Distant Land (part 11)

Left to their own devices, Folie and Placebo struggled to find the ‘On’ switch. In fact they failed miserably to find the ‘On’ switch for fully fifteen minutes. Folie quickly realised that he had to ‘bite the bullet’ and go ask Grenville for help. But just as he roused the red-eyed crewplug…

…Placebo’s knee caught on an unnoticed protrusion, bringing the Radio Anomalyser to life.
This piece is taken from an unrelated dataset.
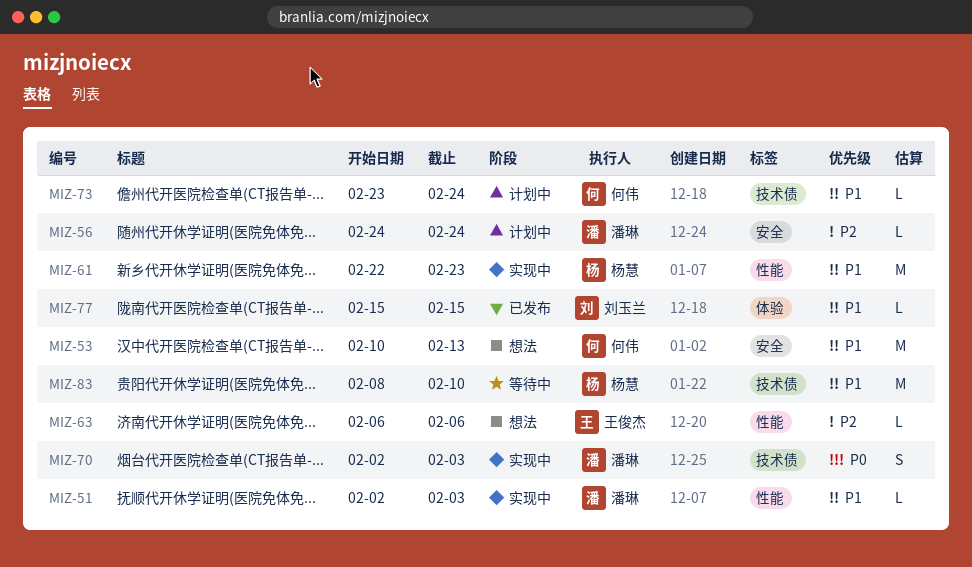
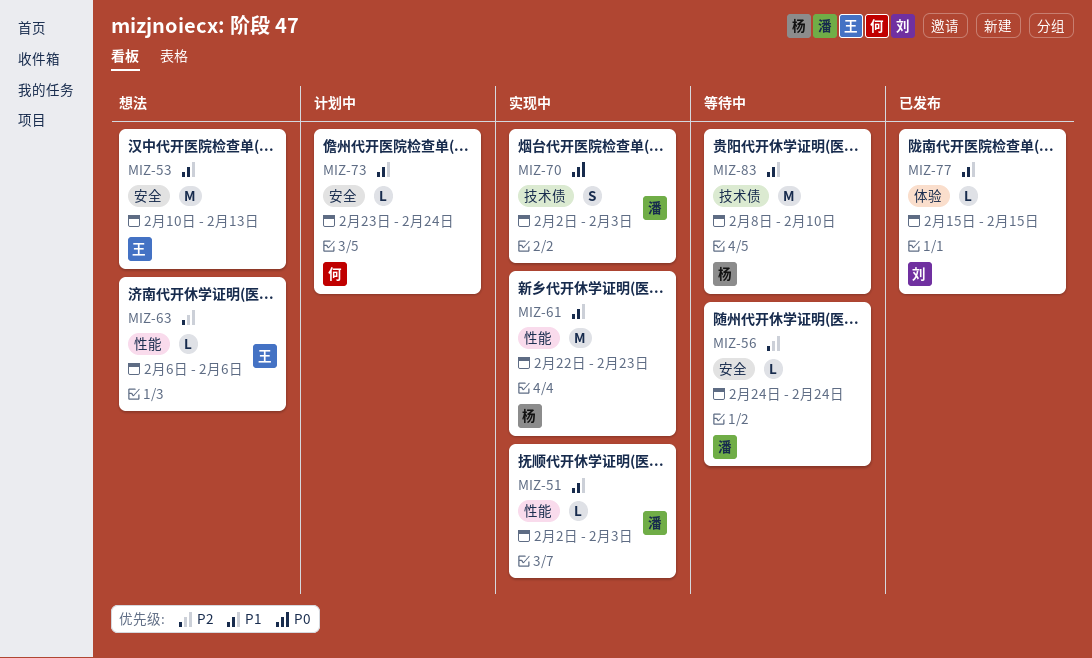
MIZ-53, owner: 何伟 -> 王俊杰
MIZ-56, status: 计划中 -> 等待中
MIZ-73, label: 技术债 -> 安全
More significantly it took a mere nanosecond for the remarkable machine to detect a radio anomaly.

“Deep-Space Distress Call, I think.” He announced. “Coming from somewhere off the port bow.”

Still groggy from his period of somnolence, Grenville staggered to his feet. “Ugh, right; let’s get down to Astro-Navigation.” He grunted, as the exit door rolled open…

But when they arrived at their destination, the threesome discovered it empty of life…

“Darn it.” Grenville cursed softly. “It’s tea-break. We’ll have to wait.”

Fortunately for all concerned, the wait was brief. Soon a bunch of orange Astro-navigators appeared from their tiny canteen with en suite lavatory…

“We need you to trace a mysterious radio distress beacon.” Grenville answered their friendly inquiry.

“How soon?” The Chief Astro-navigator, Bruce Burpsby asked. “It’s just that Cedric has us running options on several destinations right now – and we’re a little short in the personnel department.”

“Straight away.” Placebo answered. “I think Captain Mantequilla would really like to see this.”

“Yeah.” Folie said,  rather belligerently – or so thought Placebo. “He told us to look out for stuff like this.”

” It’s A1 priority.” Grenville lied.

“Somewhere off the port bow.” Placebo added helpfully.

“A1 you say.” Bruce said as he ruminated. “Let’s take a look out of the window.”

So they did…

“Hmmm.” Bruce…er…hummed. “Can’t say I’ve ever seen one of those before.”

But Bruce and Company weren’t the only spectators of the radio anomaly…

“Weird stuff off the port bow, Captain.” Bridge Officer Cams Layne reported.

At that same instant, but several decks below…

“It’s winking at us.” Bruce yelled with unnecessary loudness. “Something like this will have Cedric pooping in his pants – at least metaphorically!”

Also at the exact same moment…

“It’s an alien Death Machine!” Captain Mantequilla bellowed in sudden alarm. “It must be! Red alert. Raise defensive screens. Arm all weapons. Now!”